Różnimy się od siebie. To, jacy jesteśmy, jest warunkowane przez DNA, ale nie tylko. Kolejne badania dowodzą, że to, jak w dorosłym życiu radzimy sobie z np. emocjami, jest w dużej mierze zależne od tego, jak wyglądały pierwsze lata naszego życia, w tym bliska relacja z rodzicami. Szerzej zajmuje się tym tematem epigenetyka. To jednak zagadnienie na inny artykuł, a nawet całą ich serię.

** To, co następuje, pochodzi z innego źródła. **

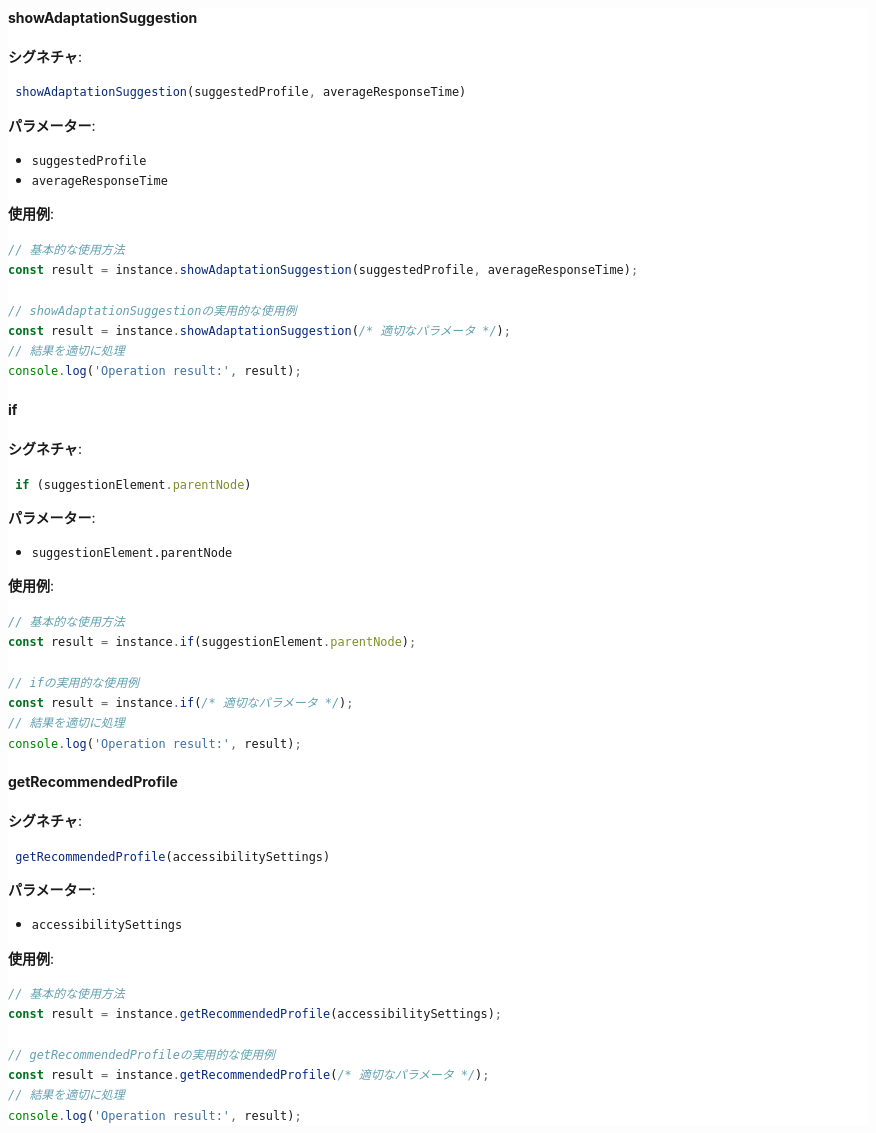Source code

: #### showAdaptationSuggestion

**シグネチャ**:
```javascript
 showAdaptationSuggestion(suggestedProfile, averageResponseTime)
```

**パラメーター**:
- `suggestedProfile`
- `averageResponseTime`

**使用例**:
```javascript
// 基本的な使用方法
const result = instance.showAdaptationSuggestion(suggestedProfile, averageResponseTime);

// showAdaptationSuggestionの実用的な使用例
const result = instance.showAdaptationSuggestion(/* 適切なパラメータ */);
// 結果を適切に処理
console.log('Operation result:', result);
```

#### if

**シグネチャ**:
```javascript
 if (suggestionElement.parentNode)
```

**パラメーター**:
- `suggestionElement.parentNode`

**使用例**:
```javascript
// 基本的な使用方法
const result = instance.if(suggestionElement.parentNode);

// ifの実用的な使用例
const result = instance.if(/* 適切なパラメータ */);
// 結果を適切に処理
console.log('Operation result:', result);
```

#### getRecommendedProfile

**シグネチャ**:
```javascript
 getRecommendedProfile(accessibilitySettings)
```

**パラメーター**:
- `accessibilitySettings`

**使用例**:
```javascript
// 基本的な使用方法
const result = instance.getRecommendedProfile(accessibilitySettings);

// getRecommendedProfileの実用的な使用例
const result = instance.getRecommendedProfile(/* 適切なパラメータ */);
// 結果を適切に処理
console.log('Operation result:', result);
```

Dna neandertalczyków a wczesne wstawanie

Wróćmy do różnic między ludźmi. Nierzadko stosujemy pewne uproszczenia. I tak na przykład jedni wolą psy, inni koty – tu niektórzy wskazują na powiązania z pewnymi cechami charakteru. A co w przypadku podziału na tzw. nocnych marków i ranne ptaszki? Tu znów kluczowe może okazać się nasze DNA, a konkretnie gen łączony z... neandertalczykami. Wskazuje na to ostatnie badanie opublikowane na łamach czasopisma naukowego „Genome Biology and Evolution”.

Niemal każdy z nas ma w sobie coś z Homo neanderthalensis. Naukowcy mówią o 1 do 4 procent DNA neandertalczyków w przypadku osób pochodzenie nieafrykańskiego. Jak to możliwe? Cóż, ludzie i neandertalczycy krzyżowali się już ponad 250 tys. lat temu. Międzygatunkowe kontakty seksualne okazały się mieć daleko idące konsekwencje.

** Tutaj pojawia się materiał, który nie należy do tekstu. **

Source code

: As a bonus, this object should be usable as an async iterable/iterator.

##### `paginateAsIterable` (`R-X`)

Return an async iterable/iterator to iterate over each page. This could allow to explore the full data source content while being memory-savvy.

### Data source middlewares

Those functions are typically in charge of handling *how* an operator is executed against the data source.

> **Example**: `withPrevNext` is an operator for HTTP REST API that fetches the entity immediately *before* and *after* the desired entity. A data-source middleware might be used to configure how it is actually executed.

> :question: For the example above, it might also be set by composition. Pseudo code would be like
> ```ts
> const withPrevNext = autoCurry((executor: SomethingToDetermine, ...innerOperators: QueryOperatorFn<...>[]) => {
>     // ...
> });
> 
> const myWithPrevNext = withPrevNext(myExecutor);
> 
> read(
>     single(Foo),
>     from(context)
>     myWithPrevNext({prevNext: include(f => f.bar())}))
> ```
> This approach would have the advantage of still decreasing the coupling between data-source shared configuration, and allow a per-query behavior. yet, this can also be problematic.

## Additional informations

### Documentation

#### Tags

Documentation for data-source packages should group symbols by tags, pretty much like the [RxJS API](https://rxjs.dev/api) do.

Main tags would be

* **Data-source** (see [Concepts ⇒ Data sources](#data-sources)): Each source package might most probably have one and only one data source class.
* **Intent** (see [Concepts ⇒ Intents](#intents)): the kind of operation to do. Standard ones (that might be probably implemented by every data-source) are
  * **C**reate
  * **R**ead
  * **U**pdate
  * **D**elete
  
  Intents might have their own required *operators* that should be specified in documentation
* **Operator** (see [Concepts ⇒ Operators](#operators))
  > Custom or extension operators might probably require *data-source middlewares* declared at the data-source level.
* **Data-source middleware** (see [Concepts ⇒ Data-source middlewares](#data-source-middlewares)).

Część DNA neandertalczyków jest związana ze snem, a właściwie wewnętrznym zegarem biologicznym. Autorzy wspomnianego badania porównali geny współczesnych ludzi i neandertalczyków. W obu grupach odkryto pewne podobieństwa w wariantach genetycznych powiązanych właśnie z rytmem dobowym. Osoby, u których zaobserwowano tę właściwość, mają większe skłonności do wczesnych pobudek.

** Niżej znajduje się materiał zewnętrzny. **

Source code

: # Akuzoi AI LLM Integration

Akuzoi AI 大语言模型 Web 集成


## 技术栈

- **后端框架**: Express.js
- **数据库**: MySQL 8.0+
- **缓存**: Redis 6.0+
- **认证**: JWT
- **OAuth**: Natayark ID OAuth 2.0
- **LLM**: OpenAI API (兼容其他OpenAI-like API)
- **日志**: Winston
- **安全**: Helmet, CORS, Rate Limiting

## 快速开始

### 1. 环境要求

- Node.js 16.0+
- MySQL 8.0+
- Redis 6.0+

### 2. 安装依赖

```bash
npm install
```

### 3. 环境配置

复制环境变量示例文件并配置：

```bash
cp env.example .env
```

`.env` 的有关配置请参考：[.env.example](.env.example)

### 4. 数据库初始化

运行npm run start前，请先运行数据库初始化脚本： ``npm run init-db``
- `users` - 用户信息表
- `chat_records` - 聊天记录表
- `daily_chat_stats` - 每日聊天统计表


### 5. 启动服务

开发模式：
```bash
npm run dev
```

Tak zmieniał się rytm dobowy

W przypadku neandertalczyków gen wczesnego wstawania miał pomóc im w dostosować się do rocznych zmian natężenia światła dziennego. Ta korelacja ma sens w kontekście historii ludzkości. Kiedy pierwsi ludzie przenieśli się z Afryki na północ, po raz pierwszy doświadczyli zmiennych godzin światła dziennego – krótszych dni zimą i dłuższych latem. Geny rytmu dobowego neandertalczyków prawdopodobnie pomogły potomstwu wczesnego człowieka przystosować się do nowego środowiska.

Wcześniej, w tropikalnej Afryce, długość dnia wynosiła średnio 12 godzin. Jednak im dalej na północ, tym coraz krótsze stają się dni w zimie. To oznaczało, że łowcy-zbieracze mieli mniej czasu na zdobywanie pożywienia.

Co mamy w sobie z DNA neandertalczyków?

Mimo, że odkrycie można uznać za przełomowe, naukowcy podkreślają, że ich wnioski nie powinny być interpretowane zero-jedynkowo. Przede wszystkim, geny neandertalczyka nie są odpowiedzialne za nawyki snu u wszystkich osób, które wcześnie wstają. Na nasz rytm dobowy wpływa wiele czynników, również społecznych i środowiskowych. To, o której chodzimy spać i o której wstajemy zależy chociażby od wykonywanej pracy, tego, czy mamy dzieci i w jakiej szerokości geograficznej żyjemy.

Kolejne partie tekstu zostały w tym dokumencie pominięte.